I was trying to figure out energy usage recently. I turned to ChatGPT.
My comparison:
energy used to train an AI model
energy used to manufacture iPhones
I haven’t checked these numbers, but:
To put this into perspective, training a large AI model like GPT-3 consumes around 1,287,000 kilowatt-hours (kWh) of energy. Manufacturing a single iPhone uses approximately 70 kWh. Therefore, the energy required to train GPT-3 is equivalent to producing about 18,385 iPhones.
Given that Apple can produce up to 500,000 iPhones daily at a single facility, the energy used to train GPT-3 equates to less than 4% of a single day’s iPhone production at that plant. This comparison highlights the scale of energy consumption in different tech sectors.
Okay. But asking ChatGPT about itself is inherently hazardous, because it’s simply answering based on its LLM training. If there’s been a plethora of articles, posts, and back-of-the-envelope calculations that it has trained on, it will answer based on the higher probability that the string of phrases it’s following are plausible.
Not that it’s wrong, but mentioning “Ecosia” in your prompt certainly seemed to produce a response that could have been written by Ecosia’s PR team.
Which makes sense. Do a web search for “Ecosia”. The overwhelming majority of hits are from Ecosia’s own web sites. So I would expect an LLM to generate text mostly based on the content of those sites.
ChatGPT, on the other hand, has been the subject of countless news and review articles, so there is a lot more than marketing material for an LLM to draw from.
Not entirely true now that ChatGPT searches the Web too. I find that most of my usage triggers Web searches automatically, though occasionally I notice that it didn’t base on a search, so I tell it to try again with one, causing the results to change noticeably with real-world information.
I have my A/C set at 78F/25C in the summer and the heating at 68F/20C in the winter. I live in central AZ at 5,300 ft/1,615 meters elevation so I don’t get the triple digit Fahrenheit temperatures they get in the Valley, or the large amounts of snow they get up in Flagstaff.
AI, like everything else we rely on, uses energy—but it’s important to put that in perspective.
What often gets missed is that AI is already driving significant energy savings across sectors like transportation, logistics, manufacturing, and even energy production itself. From optimizing delivery routes and reducing fuel consumption to improving factory efficiency and helping balance power grids, AI is cutting waste in ways that scale.
There’s every reason to believe those savings will continue to accelerate—especially as AI systems become more efficient and begin optimizing their own operations.
The Economist recently published a couple of thoughtful articles on this topic, if you’re interested in digging deeper.
The language in your post is a bit too complex for the average reader to easily follow. So, I asked ChatGPT to rewrite it using simpler and more concise language—a common practice in the business world to improve clarity and accessibility.
“I think Masley’s Substack posts do a good job showing how hard it is for people to think clearly about complex topics—especially when they already have strong feelings about something. I also think that in the U.S., a growing distrust of experts over the past decade has made critical thinking even harder.”

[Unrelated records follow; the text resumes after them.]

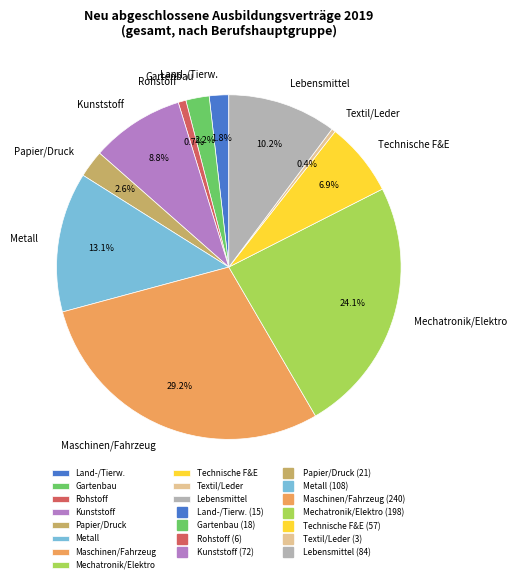

Does any single category account for the majority?

No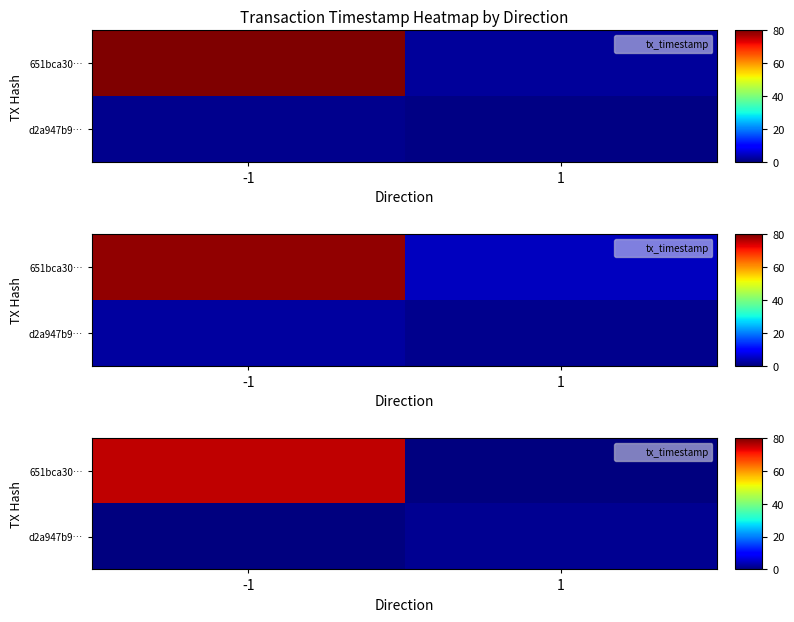

Which has a higher value, -1 or 1?

-1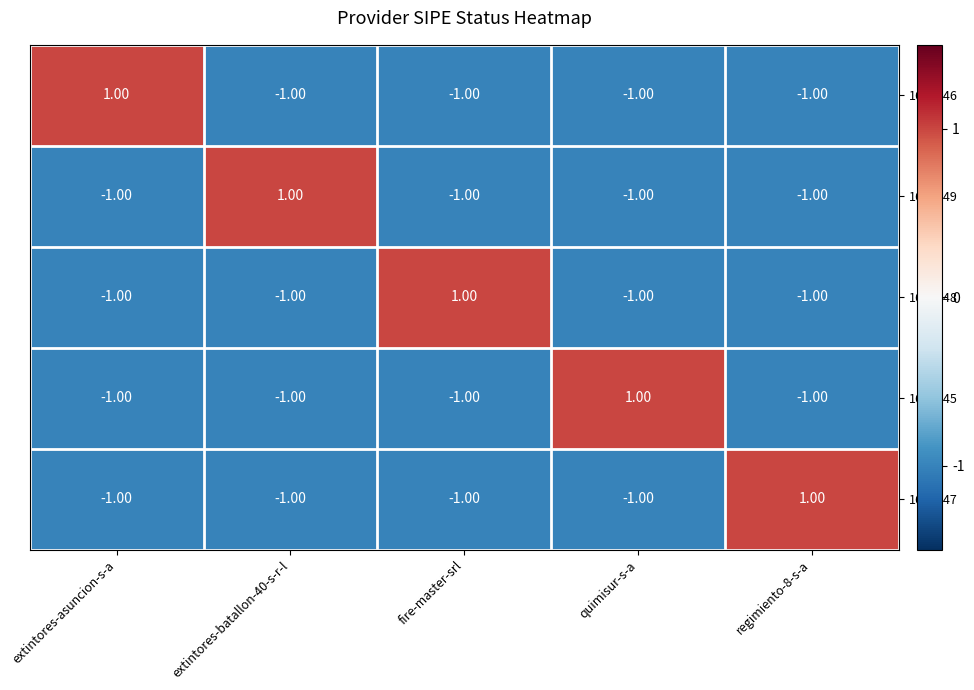

What is the total value across all series at extintores-asuncion-s-a?

-3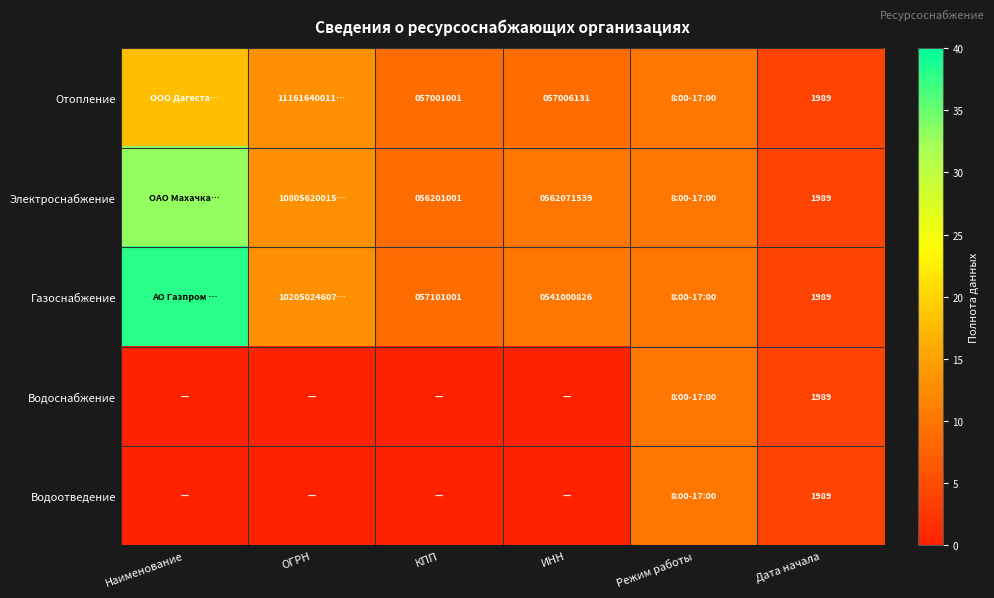

What is the total value across all series at ИНН?

29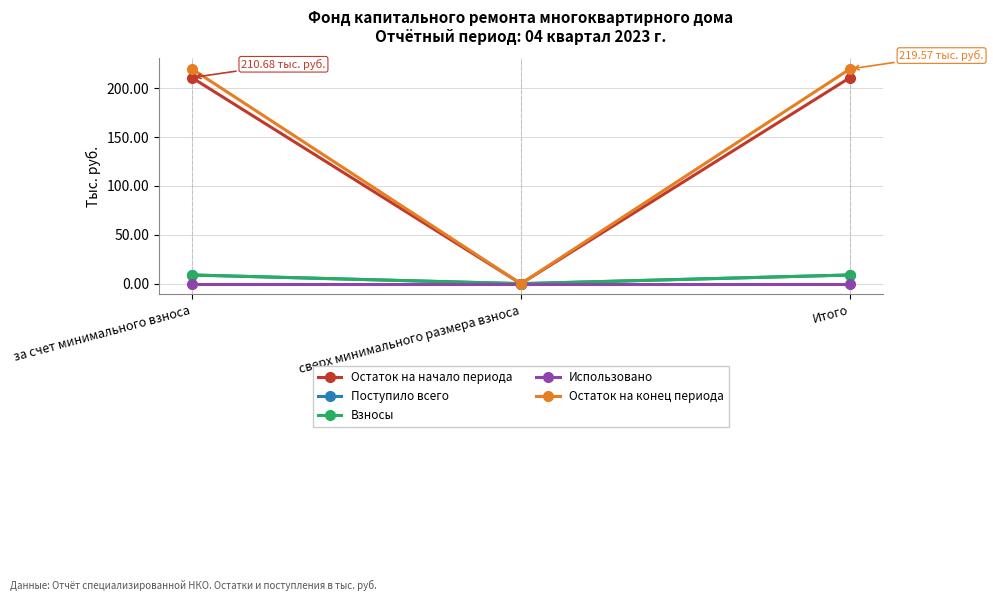

What is the value of the Остаток на начало периода point at the 3rd from the left?

210.7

When it comes to generative AI, I think a mix of anti-technology attitudes, distrust of big business, and poor understanding of numbers has fueled a lot of the “ChatGPT is ruining the planet” talk. Also, people often focus on just one part of a bigger system—like how glass or metal water bottles are made, or how Amazon delivers packages—which can lead to emotionally appealing but not very useful solutions.
I don’t know where chat bots end and AI in general begins. But there have been many reports of needing more energy generation to support growing AI use.
Adding power plants to meet the energy requirements of AI, implies that AI is a significant energy consumer.